- TASK PROMPT -
Below are entries; work out how many of their lines hold "screening", giving only that number.

- INFORMATION SHOWN -
▬▬▬

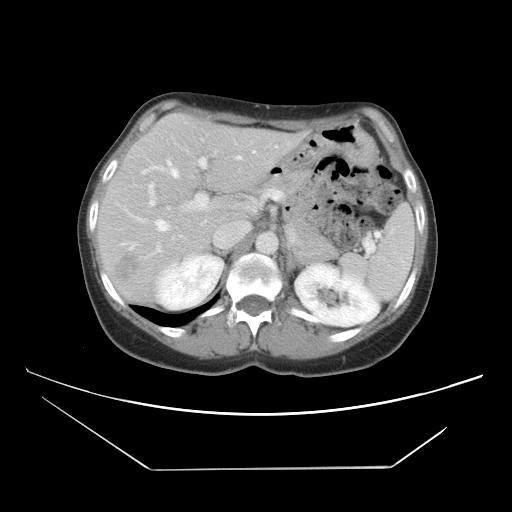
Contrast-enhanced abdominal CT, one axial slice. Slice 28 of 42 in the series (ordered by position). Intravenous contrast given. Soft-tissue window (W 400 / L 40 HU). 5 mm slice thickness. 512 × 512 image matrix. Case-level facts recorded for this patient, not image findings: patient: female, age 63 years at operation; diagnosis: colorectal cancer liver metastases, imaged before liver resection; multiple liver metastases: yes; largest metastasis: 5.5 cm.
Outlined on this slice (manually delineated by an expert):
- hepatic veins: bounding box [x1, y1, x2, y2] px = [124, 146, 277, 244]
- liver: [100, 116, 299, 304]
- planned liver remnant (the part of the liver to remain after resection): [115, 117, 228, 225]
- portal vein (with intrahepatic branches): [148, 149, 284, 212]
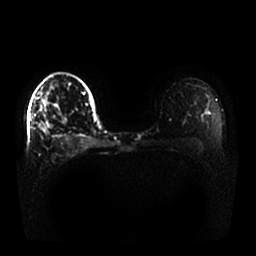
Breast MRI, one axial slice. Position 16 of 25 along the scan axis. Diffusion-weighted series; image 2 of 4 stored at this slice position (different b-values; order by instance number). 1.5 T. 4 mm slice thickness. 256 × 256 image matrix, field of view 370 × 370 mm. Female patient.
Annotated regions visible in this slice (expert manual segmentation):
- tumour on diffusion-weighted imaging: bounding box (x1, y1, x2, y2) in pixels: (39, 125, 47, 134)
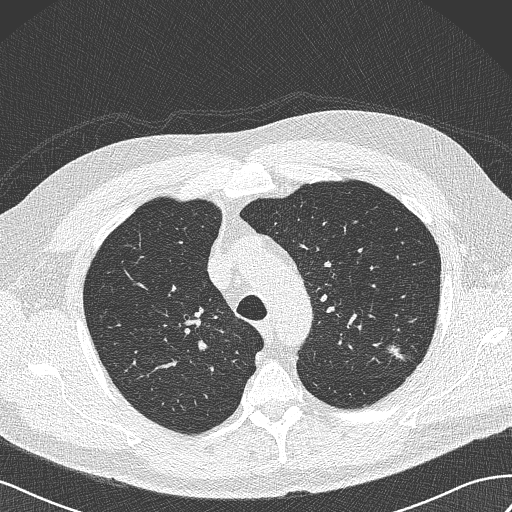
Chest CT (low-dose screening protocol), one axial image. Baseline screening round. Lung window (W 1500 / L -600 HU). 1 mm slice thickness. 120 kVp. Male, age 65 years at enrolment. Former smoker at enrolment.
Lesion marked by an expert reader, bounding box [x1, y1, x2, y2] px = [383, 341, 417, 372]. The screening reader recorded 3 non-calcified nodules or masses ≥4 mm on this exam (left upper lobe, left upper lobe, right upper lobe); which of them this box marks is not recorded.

▬▬▬

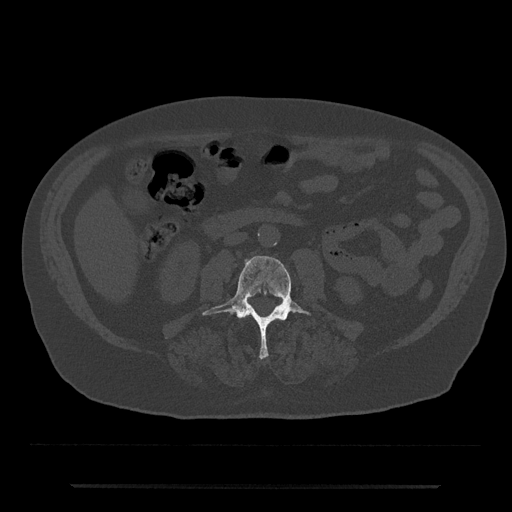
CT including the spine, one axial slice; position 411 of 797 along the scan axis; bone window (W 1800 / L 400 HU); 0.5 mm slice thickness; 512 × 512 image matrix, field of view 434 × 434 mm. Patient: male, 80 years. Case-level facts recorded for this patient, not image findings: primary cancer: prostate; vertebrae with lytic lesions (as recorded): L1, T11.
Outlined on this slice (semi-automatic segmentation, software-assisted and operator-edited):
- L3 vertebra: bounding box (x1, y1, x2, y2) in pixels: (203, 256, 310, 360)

▬▬▬

- FINISHED TASK -
2